■ MATERIALS PROVIDED
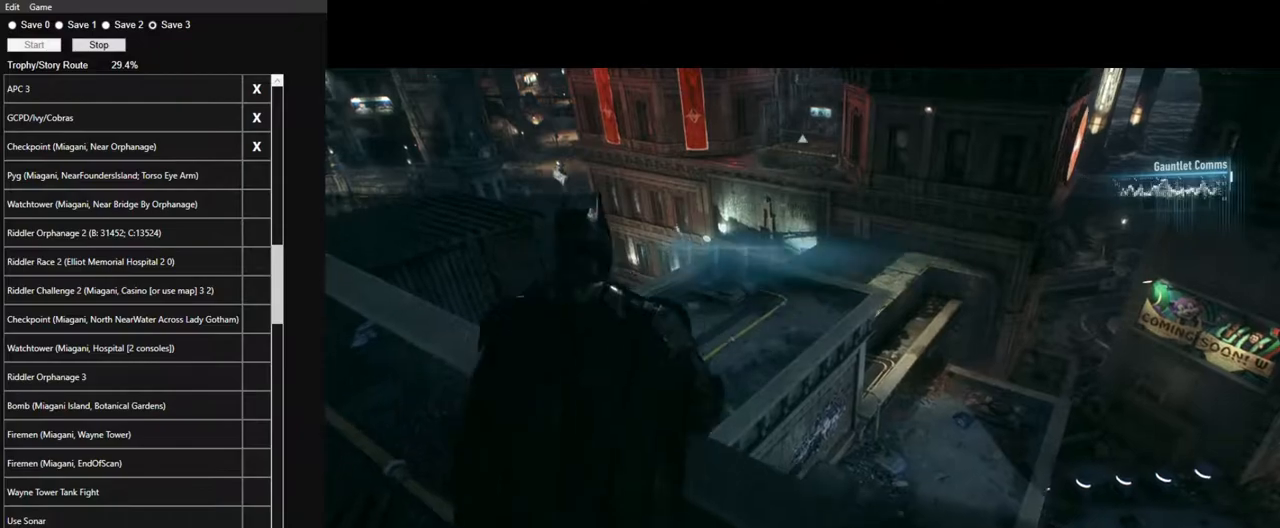
{"keys": ["space", "w"], "mouse": [], "events": [[34, "space", "up"], [134, "space", "down"], [234, "space", "up"], [317, "space", "down"], [417, "space", "up"], [500, "space", "down"]]}
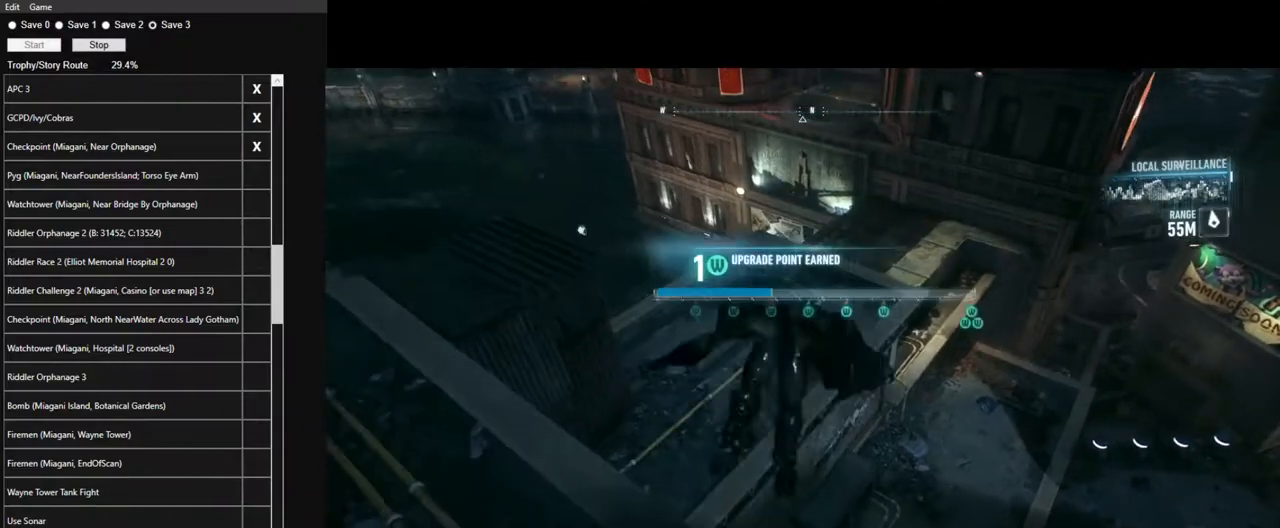
{"keys": ["w"], "mouse": [], "events": [[50, "space", "up"], [100, "space", "down"], [234, "space", "up"]]}
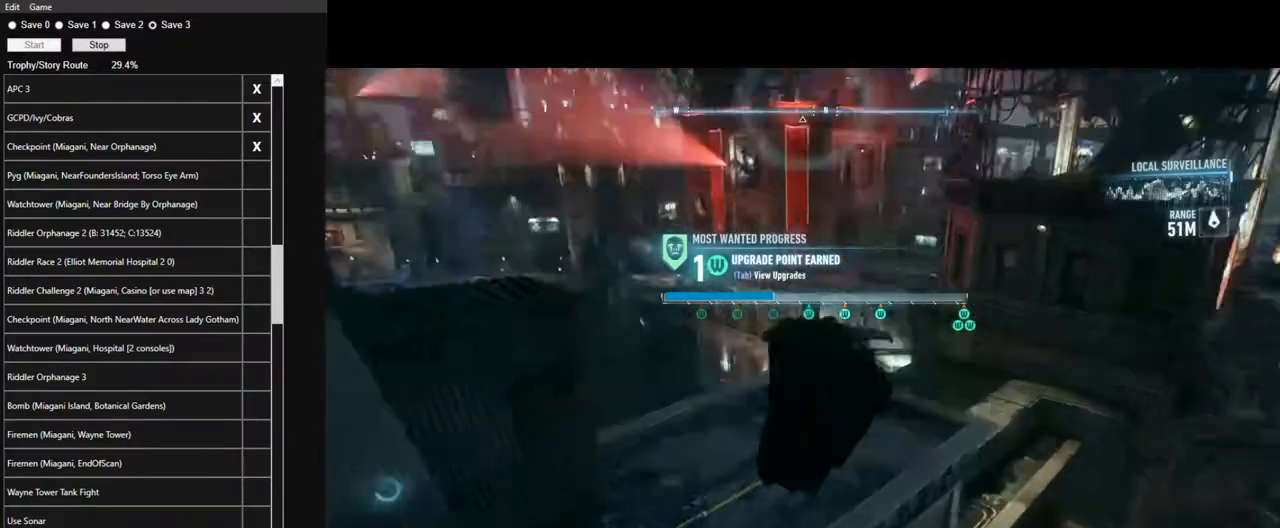
{"keys": ["w"], "mouse": [], "events": []}
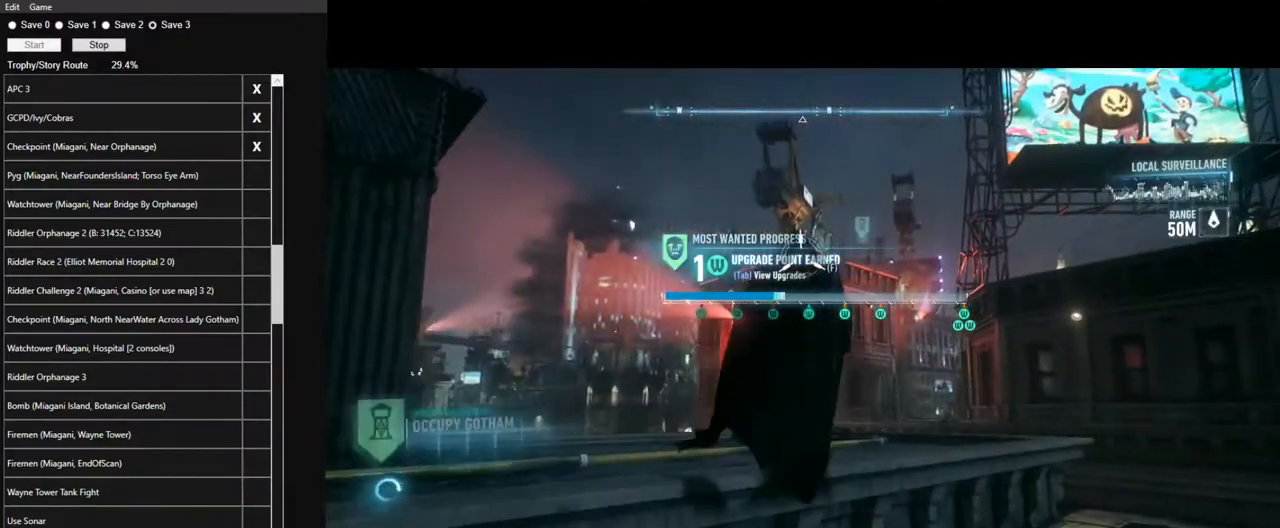
{"keys": [], "mouse": [], "events": [[234, "w", "up"], [267, "q", "down"], [367, "q", "up"]]}
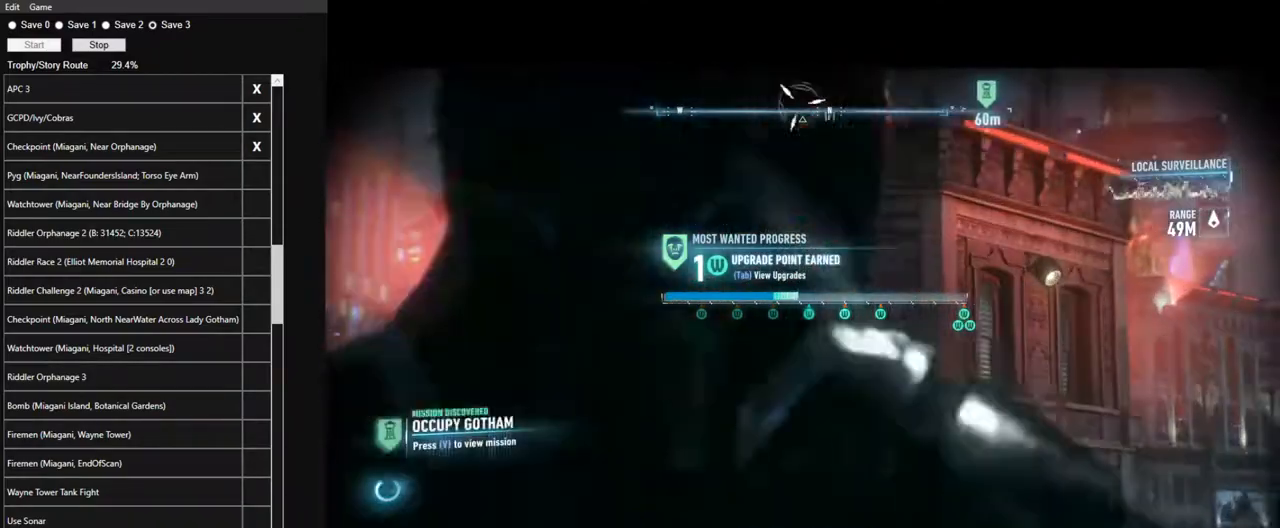
{"keys": [], "mouse": [], "events": []}
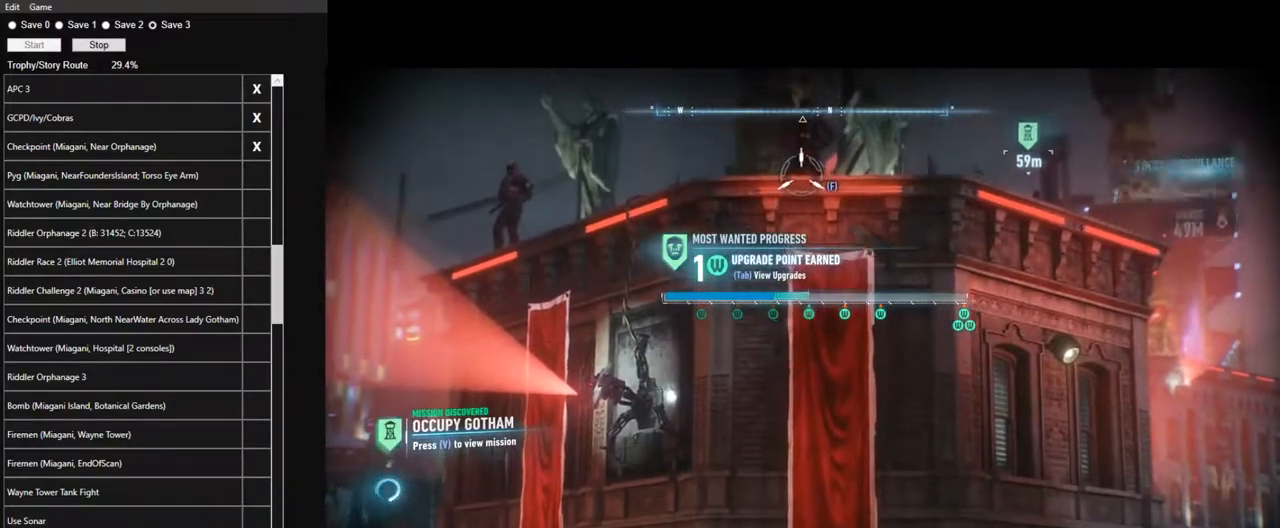
{"keys": [], "mouse": [], "events": []}
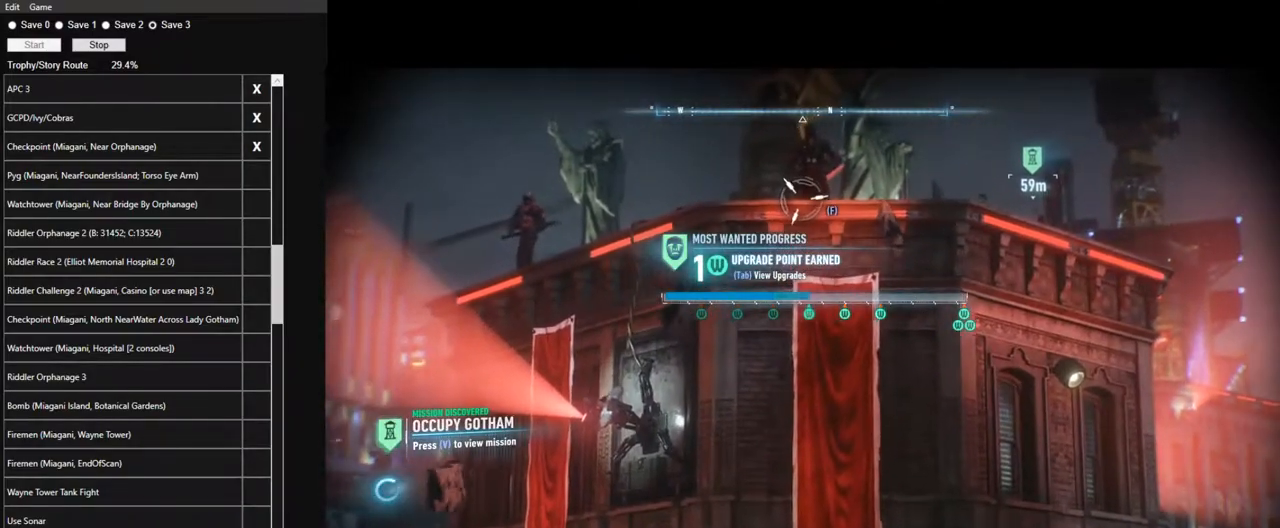
{"keys": [], "mouse": [], "events": [[184, "f", "down"], [317, "f", "up"]]}
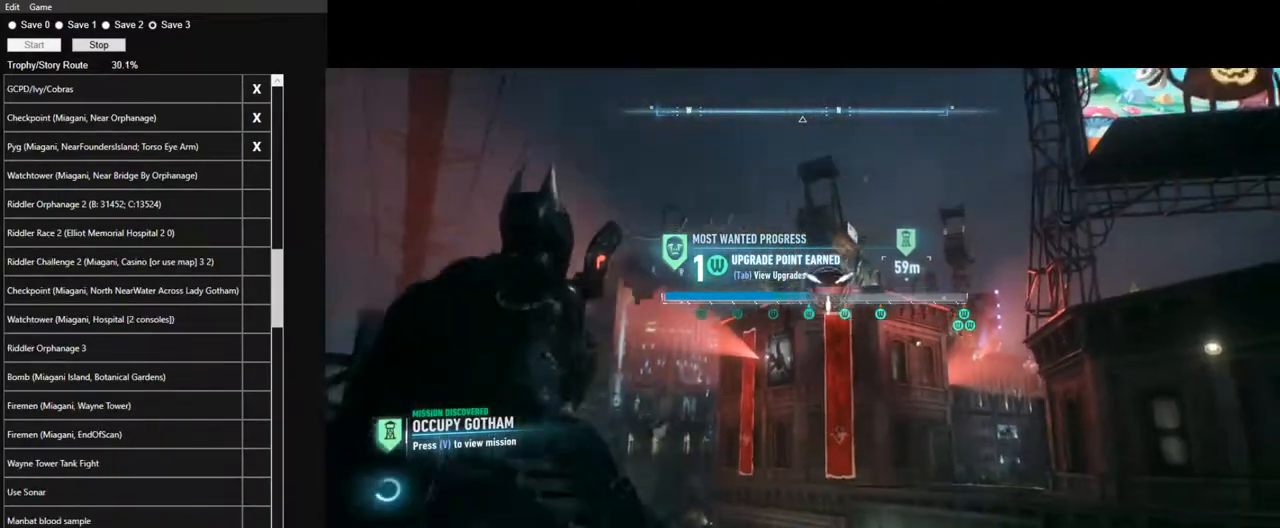
{"keys": [], "mouse": [], "events": [[200, "space", "down"], [284, "space", "up"], [384, "space", "down"], [467, "space", "up"]]}
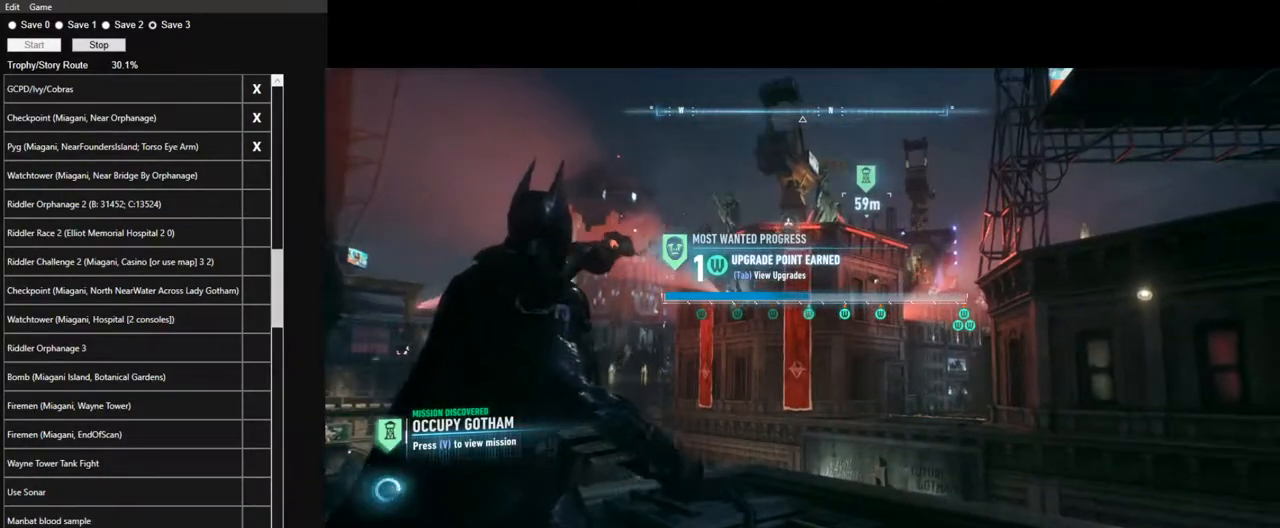
{"keys": [], "mouse": [], "events": [[17, "space", "down"], [117, "space", "up"], [167, "space", "down"], [250, "space", "up"]]}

■ TASK STATEMENT
Scan the records above for the word "space". Show each line in which it appears.

■ RESPONSE
{"keys": ["space", "w"], "mouse": [], "events": [[34, "space", "up"], [134, "space", "down"], [234, "space", "up"], [317, "space", "down"], [417, "space", "up"], [500, "space", "down"]]}
{"keys": ["w"], "mouse": [], "events": [[50, "space", "up"], [100, "space", "down"], [234, "space", "up"]]}
{"keys": [], "mouse": [], "events": [[200, "space", "down"], [284, "space", "up"], [384, "space", "down"], [467, "space", "up"]]}
{"keys": [], "mouse": [], "events": [[17, "space", "down"], [117, "space", "up"], [167, "space", "down"], [250, "space", "up"]]}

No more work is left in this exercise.